▶ **Assigned task 1**: According to the comment thread, what is the penalty under the FCRA law?
▶ **Assigned task 2**: Print the comment thread word for word, from "Corporate databases are" up to and including "buy it directly)".

@resist1984 I wouldn't feel too secure thinking that.
Corporate databases are an incestuous web - many monetize them and sell info to each other if they can.
I 'make up' valid email addresses and it's often interesting to see how far they get before I blackhole them.
If I see an email adressed to e.g. walmart@mydomain coming from sales@fordmotor.com, I know they sold me out.
@gemlog The 1st question is whether the merchant shares the email address with the bank in the course of a purchase transaction, which would perhaps make the data reliable for the bank to share it with a credit bureau. If the data takes another path, like being sold to data miners, then the bank doesn't even matter (the credit bureau can buy it directly)
@gemlog but then the question is, would the credit bureau buy possibly unreliable data like that and add to consumer files for reporting?
@gemlog Part of the problem is that all US credit bureaus are currently violating the FCRA law which requires them to disclose the sources of info they obtain. They comply w.r.t. account history, but they never tell consumers where they got the contact info. The penalty is $1k, but no one has been able to successfully sue the credit bureaus b/c plaintiffs still must prove damages.
@resist1984 You could just wait for Equifax to leak it? JK :-)
Seriously, I don't even know the rules for canada, never mind the usa, but I don't doubt that they are skirted and ignored.

(Stored items)
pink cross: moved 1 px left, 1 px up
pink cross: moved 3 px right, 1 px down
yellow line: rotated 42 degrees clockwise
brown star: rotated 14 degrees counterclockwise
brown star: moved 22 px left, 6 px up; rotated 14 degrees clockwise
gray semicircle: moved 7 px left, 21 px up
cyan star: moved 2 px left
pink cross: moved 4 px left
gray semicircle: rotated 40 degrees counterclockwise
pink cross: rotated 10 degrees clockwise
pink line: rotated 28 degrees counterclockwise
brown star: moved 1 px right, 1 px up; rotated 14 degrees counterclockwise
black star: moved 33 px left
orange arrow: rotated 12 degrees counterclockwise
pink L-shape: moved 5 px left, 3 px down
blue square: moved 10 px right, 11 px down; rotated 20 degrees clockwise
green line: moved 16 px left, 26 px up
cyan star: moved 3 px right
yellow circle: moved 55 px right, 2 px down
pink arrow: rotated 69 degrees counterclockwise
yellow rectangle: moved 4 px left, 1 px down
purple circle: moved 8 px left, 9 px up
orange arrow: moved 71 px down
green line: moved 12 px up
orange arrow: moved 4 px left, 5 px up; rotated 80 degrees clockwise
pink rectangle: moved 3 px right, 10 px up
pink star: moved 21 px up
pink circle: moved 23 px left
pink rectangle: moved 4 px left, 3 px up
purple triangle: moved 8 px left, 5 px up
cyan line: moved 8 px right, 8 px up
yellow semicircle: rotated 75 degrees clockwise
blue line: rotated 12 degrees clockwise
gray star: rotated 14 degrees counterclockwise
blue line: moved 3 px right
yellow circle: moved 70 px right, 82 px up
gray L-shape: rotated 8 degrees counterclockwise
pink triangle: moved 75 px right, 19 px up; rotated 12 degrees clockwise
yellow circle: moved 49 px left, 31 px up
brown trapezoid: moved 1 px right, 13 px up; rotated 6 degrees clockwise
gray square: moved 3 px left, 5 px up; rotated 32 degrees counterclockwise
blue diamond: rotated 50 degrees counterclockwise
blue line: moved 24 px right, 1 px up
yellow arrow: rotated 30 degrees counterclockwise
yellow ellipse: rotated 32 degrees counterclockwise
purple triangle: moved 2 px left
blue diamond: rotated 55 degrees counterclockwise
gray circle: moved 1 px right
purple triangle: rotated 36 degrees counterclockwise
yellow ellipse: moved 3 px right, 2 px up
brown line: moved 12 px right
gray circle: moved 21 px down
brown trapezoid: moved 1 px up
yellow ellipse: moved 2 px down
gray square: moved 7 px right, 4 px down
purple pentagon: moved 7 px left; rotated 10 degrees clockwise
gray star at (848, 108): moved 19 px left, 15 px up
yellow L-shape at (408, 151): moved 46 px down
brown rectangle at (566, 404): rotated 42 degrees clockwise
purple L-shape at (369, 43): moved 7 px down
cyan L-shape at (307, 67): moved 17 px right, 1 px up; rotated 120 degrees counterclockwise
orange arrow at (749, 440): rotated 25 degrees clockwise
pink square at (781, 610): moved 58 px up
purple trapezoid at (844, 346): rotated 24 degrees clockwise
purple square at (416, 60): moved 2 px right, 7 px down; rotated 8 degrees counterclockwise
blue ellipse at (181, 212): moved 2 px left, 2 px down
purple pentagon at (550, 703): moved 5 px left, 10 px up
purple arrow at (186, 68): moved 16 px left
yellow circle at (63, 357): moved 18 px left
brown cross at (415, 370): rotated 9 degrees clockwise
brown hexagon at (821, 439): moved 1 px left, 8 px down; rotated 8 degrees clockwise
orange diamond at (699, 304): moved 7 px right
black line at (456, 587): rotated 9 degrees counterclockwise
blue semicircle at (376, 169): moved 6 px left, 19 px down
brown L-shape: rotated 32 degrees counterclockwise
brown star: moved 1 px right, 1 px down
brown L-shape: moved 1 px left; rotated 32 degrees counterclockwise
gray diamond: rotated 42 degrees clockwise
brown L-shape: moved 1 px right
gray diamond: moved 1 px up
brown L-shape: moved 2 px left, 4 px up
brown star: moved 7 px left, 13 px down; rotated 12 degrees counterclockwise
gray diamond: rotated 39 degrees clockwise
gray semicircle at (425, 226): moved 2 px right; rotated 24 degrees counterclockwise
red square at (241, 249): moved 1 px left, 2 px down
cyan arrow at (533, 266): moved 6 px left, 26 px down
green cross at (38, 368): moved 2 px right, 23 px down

▶ **Output 1**: The penalty is $1k.

▶ **Output 2**:
Corporate databases are an incestuous web - many monetize them and sell info to each other if they can.
I 'make up' valid email addresses and it's often interesting to see how far they get before I blackhole them.
If I see an email adressed to e.g. walmart@mydomain coming from sales@fordmotor.com, I know they sold me out.
@gemlog The 1st question is whether the merchant shares the email address with the bank in the course of a purchase transaction, which would perhaps make the data reliable for the bank to share it with a credit bureau. If the data takes another path, like being sold to data miners, then the bank doesn't even matter (the credit bureau can buy it directly)